### [Material provided]
Start of Block

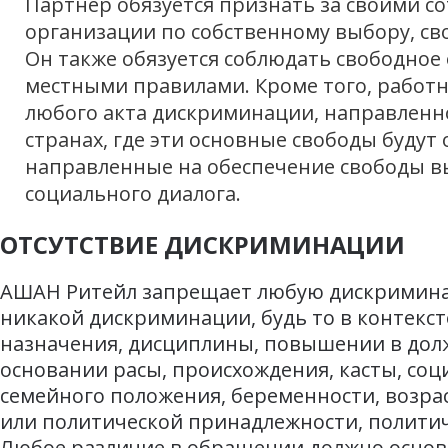
Партнер обязуется признать за своими с
организации по собственному выбору, св
Он также обязуется соблюдать свободное
местными правилами. Кроме того, работ
любого акта дискриминации, направленн
странах, где эти основные свободы буду
направленные на обеспечение свободы в
социального диалога.
ОТСУТСТВИЕ ДИСКРИМИНАЦИИ
АШАН Ритейл запрещает любую дискриминаци
никакой дискриминации, будь то в контексте
назначения, дисциплины, повышении в дол
основании расы, происхождения, касты, соц
семейного положения, беременности, возрас
или политической принадлежности, политич
Любое различие в обращении должно основ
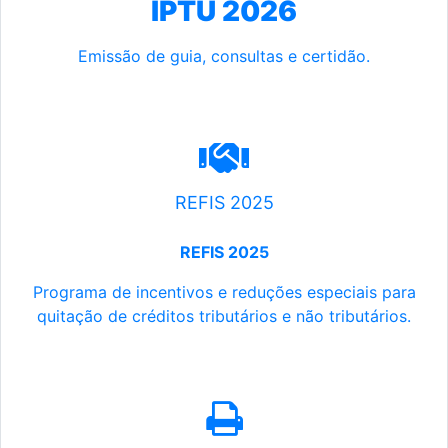
IPTU 2026
Emissão de guia, consultas e certidão.
REFIS 2025
REFIS 2025
Programa de incentivos e reduções especiais para
quitação de créditos tributários e não tributários.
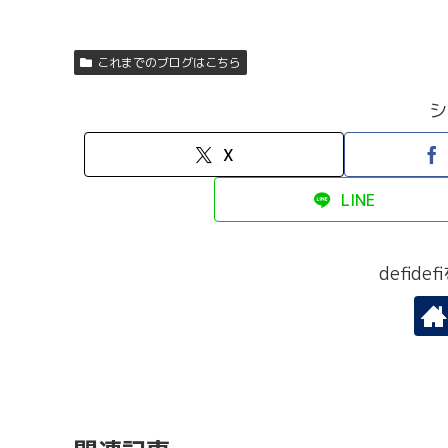
これまでのブログはこちら
シ
X
LINE
defid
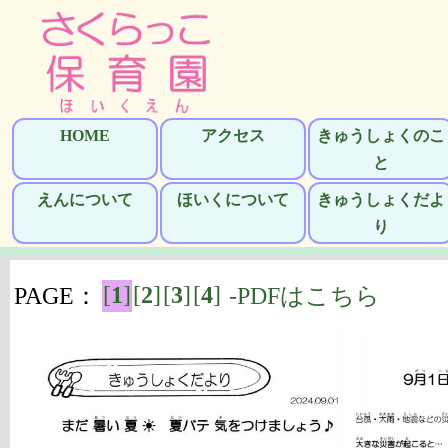
HOME
アクセス
きゅうしょくのこ
と
えんについて
ほいくについて
きゅうしょくだよ
り
[
1
]
[
2
]
[
3
]
[
4
]
PAGE：
-PDFはこちら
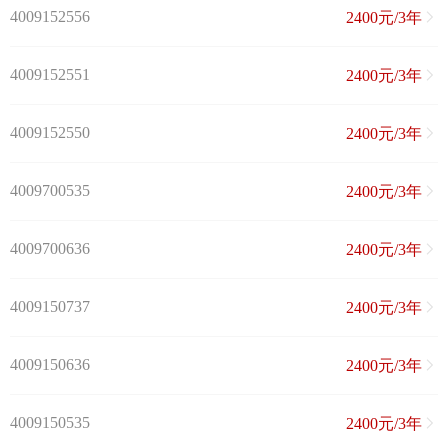
4009152556
2400元/3年
4009152551
2400元/3年
4009152550
2400元/3年
4009700535
2400元/3年
4009700636
2400元/3年
4009150737
2400元/3年
4009150636
2400元/3年
4009150535
2400元/3年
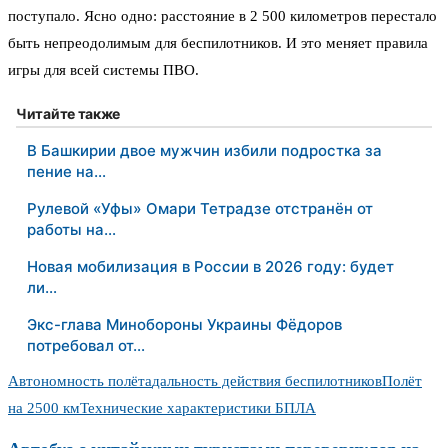
поступало. Ясно одно: расстояние в 2 500 километров перестало
быть непреодолимым для беспилотников. И это меняет правила
игры для всей системы ПВО.
Читайте также
В Башкирии двое мужчин избили подростка за
пение на…
Рулевой «Уфы» Омари Тетрадзе отстранён от
работы на…
Новая мобилизация в России в 2026 году: будет
ли…
Экс-глава Минобороны Украины Фёдоров
потребовал от…
Автономность полёта
дальность действия беспилотников
Полёт
на 2500 км
Технические характеристики БПЛА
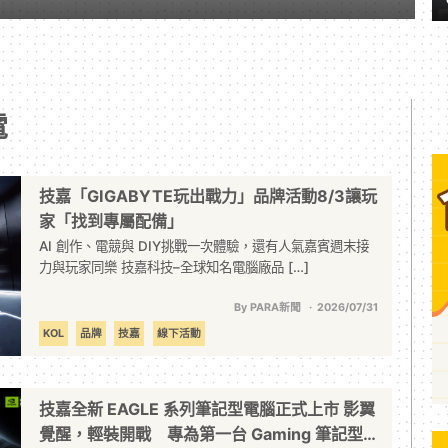
電
技嘉「GIGABYTE玩出戰力」品牌活動8/3讓玩
家「找到專屬配備」
AI 創作、電競與 DIY挑戰一次體驗，還有人氣嘉賓週末接
力與玩家同樂 技嘉科技–全球知名電腦廠品 […]
By PARA新聞
2026/07/31
KOL
品牌
技嘉
線下活動
技嘉全新 EAGLE 系列筆記型電腦正式上市 影翼
覺醒，輕裝開戰 專為第一台 Gaming 筆記型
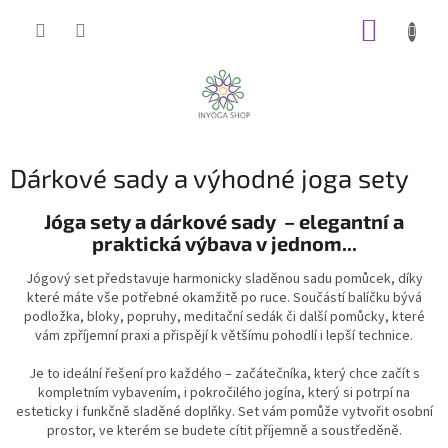
Přejít
NÁKUP
na
obsah
KOŠÍK
Dárkové sady a výhodné joga sety
Jóga sety a dárkové sady – elegantní a
praktická výbava v jednom...
Jógový set představuje harmonicky sladěnou sadu pomůcek, díky
které máte vše potřebné okamžitě po ruce. Součástí balíčku bývá
podložka, bloky, popruhy, meditační sedák či další pomůcky, které
vám zpříjemní praxi a přispějí k většímu pohodlí i lepší technice.
Je to ideální řešení pro každého – začátečníka, který chce začít s
kompletním vybavením, i pokročilého jogína, který si potrpí na
esteticky i funkčně sladěné doplňky. Set vám pomůže vytvořit osobní
prostor, ve kterém se budete cítit příjemně a soustředěně.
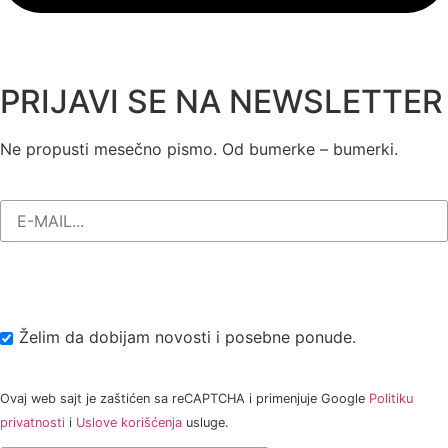
PRIJAVI SE NA NEWSLETTER
Ne propusti mesečno pismo. Od bumerke – bumerki.
Želim da dobijam novosti i posebne ponude.
Ovaj web sajt je zaštićen sa reCAPTCHA i primenjuje Google
Politiku
privatnosti
i
Uslove korišćenja
usluge.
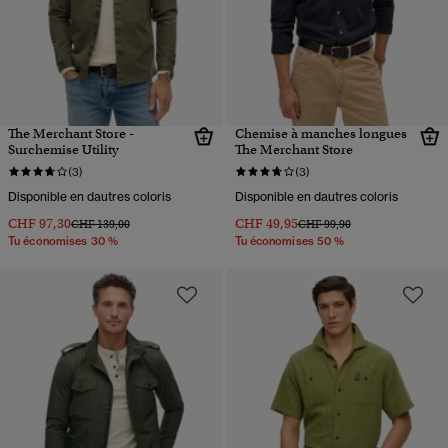
The Merchant Store -
Chemise à manches longues
Surchemise Utility
The Merchant Store
(3)
(3)
Disponible en dautres coloris
Disponible en dautres coloris
CHF 97,30
CHF 49,95
Prix réduit de
à
Prix réduit de
à
CHF 139,00
CHF 99,90
Tu économises 30 %
Tu économises 50 %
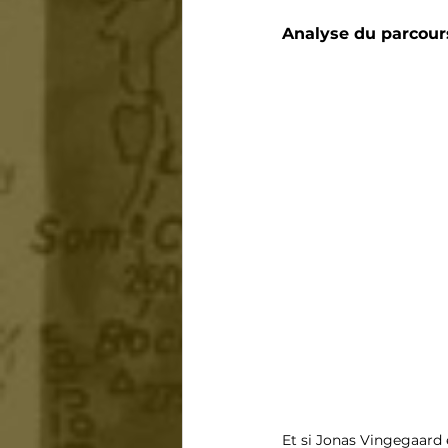
Analyse du parcours
Et si Jonas Vingegaard é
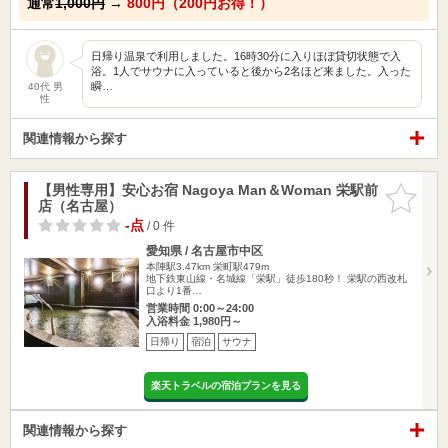
通常
1,000円
→
800円（200円お得！）
日帰り温泉で利用しました。16時30分に入りほぼ貸切状態で入
浴。1人でサウナに入っていると後から2名ほど来ました。入った
瞬…
40代 男
性
関連情報から探す
【男性専用】安心お宿 Nagoya Man＆Woman 栄駅前
お気に入
店（名古屋）
りに追加
-点
/ 0 件
愛知県 / 名古屋市中区
本陣駅3.47km
栄町駅479m
地下鉄東山線・名城線「栄駅」徒歩180秒！ 栄駅の西改札
口より1番…
営業時間 0:00～24:00
入浴料金 1,980円～
日帰り
宿泊
サウナ
楽天トラベルの宿泊プランを見る
関連情報から探す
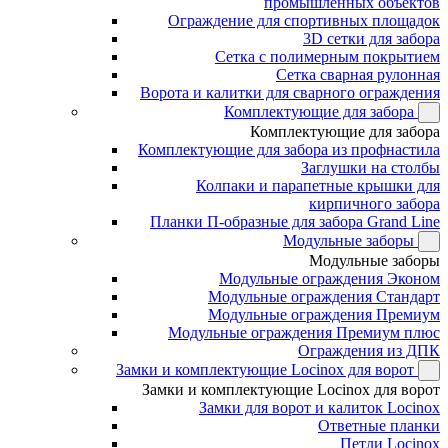
промышленных объектов
Ограждение для спортивных площадок
3D сетки для забора
Сетка с полимерным покрытием
Сетка сварная рулонная
Ворота и калитки для сварного ограждения
Комплектующие для забора
Комплектующие для забора
Комплектующие для забора из профнастила
Заглушки на столбы
Колпаки и парапетные крышки для
кирпичного забора
Планки П-образные для забора Grand Line
Модульные заборы
Модульные заборы
Модульные ограждения Эконом
Модульные ограждения Стандарт
Модульные ограждения Премиум
Модульные ограждения Премиум плюс
Ограждения из ДПК
Замки и комплектующие Locinox для ворот
Замки и комплектующие Locinox для ворот
Замки для ворот и калиток Locinox
Ответные планки
Петли Locinox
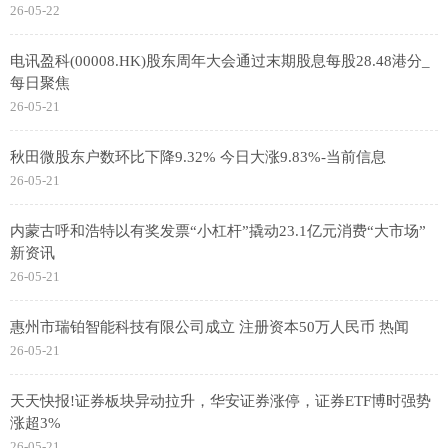
26-05-22
电讯盈科(00008.HK)股东周年大会通过末期股息每股28.48港分_
每日聚焦
26-05-21
秋田微股东户数环比下降9.32% 今日大涨9.83%-当前信息
26-05-21
内蒙古呼和浩特以有奖发票“小杠杆”撬动23.1亿元消费“大市场”
新资讯
26-05-21
惠州市瑞铂智能科技有限公司成立 注册资本50万人民币 热闻
26-05-21
天天快报!证券板块异动拉升，华安证券涨停，证券ETF博时强势
涨超3%
26-05-21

End of Block

### [What the exercise asks]
Starting at the line that holds "PRIJAVI SE NA NEWSLETTER", copy each line exactly through the end of the listing, both ends included. Leave the pictures out.

### [Your solution]
PRIJAVI SE NA NEWSLETTER
Ne propusti mesečno pismo. Od bumerke – bumerki.
Želim da dobijam novosti i posebne ponude.
Ovaj web sajt je zaštićen sa reCAPTCHA i primenjuje Google
Politiku
privatnosti
i
Uslove korišćenja
usluge.
The Merchant Store -
Chemise à manches longues
Surchemise Utility
The Merchant Store
(3)
(3)
Disponible en dautres coloris
Disponible en dautres coloris
CHF 97,30
CHF 49,95
Prix réduit de
à
Prix réduit de
à
CHF 139,00
CHF 99,90
Tu économises 30 %
Tu économises 50 %
Analyse du parcours
Et si Jonas Vingegaard é
通常
1,000円
→
800円（200円お得！）
日帰り温泉で利用しました。16時30分に入りほぼ貸切状態で入
浴。1人でサウナに入っていると後から2名ほど来ました。入った
瞬…
40代 男
性
関連情報から探す
【男性専用】安心お宿 Nagoya Man＆Woman 栄駅前
お気に入
店（名古屋）
りに追加
-点
/ 0 件
愛知県 / 名古屋市中区
本陣駅3.47km
栄町駅479m
地下鉄東山線・名城線「栄駅」徒歩180秒！ 栄駅の西改札
口より1番…
営業時間 0:00～24:00
入浴料金 1,980円～
日帰り
宿泊
サウナ
楽天トラベルの宿泊プランを見る
関連情報から探す
промышленных объектов
Ограждение для спортивных площадок
3D сетки для забора
Сетка с полимерным покрытием
Сетка сварная рулонная
Ворота и калитки для сварного ограждения
Комплектующие для забора
Комплектующие для забора
Комплектующие для забора из профнастила
Заглушки на столбы
Колпаки и парапетные крышки для
кирпичного забора
Планки П-образные для забора Grand Line
Модульные заборы
Модульные заборы
Модульные ограждения Эконом
Модульные ограждения Стандарт
Модульные ограждения Премиум
Модульные ограждения Премиум плюс
Ограждения из ДПК
Замки и комплектующие Locinox для ворот
Замки и комплектующие Locinox для ворот
Замки для ворот и калиток Locinox
Ответные планки
Петли Locinox
26-05-22
电讯盈科(00008.HK)股东周年大会通过末期股息每股28.48港分_
每日聚焦
26-05-21
秋田微股东户数环比下降9.32% 今日大涨9.83%-当前信息
26-05-21
内蒙古呼和浩特以有奖发票“小杠杆”撬动23.1亿元消费“大市场”
新资讯
26-05-21
惠州市瑞铂智能科技有限公司成立 注册资本50万人民币 热闻
26-05-21
天天快报!证券板块异动拉升，华安证券涨停，证券ETF博时强势
涨超3%
26-05-21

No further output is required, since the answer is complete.